#### Your task
Quote verbatim every line of text in the rows below, leaving the pictures out of your answer.

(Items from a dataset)
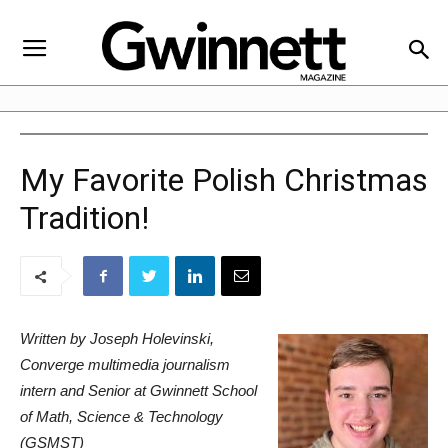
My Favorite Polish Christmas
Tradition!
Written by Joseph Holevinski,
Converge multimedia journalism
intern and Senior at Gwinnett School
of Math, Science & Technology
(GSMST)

#### Solution below
My Favorite Polish Christmas
Tradition!
Written by Joseph Holevinski,
Converge multimedia journalism
intern and Senior at Gwinnett School
of Math, Science & Technology
(GSMST)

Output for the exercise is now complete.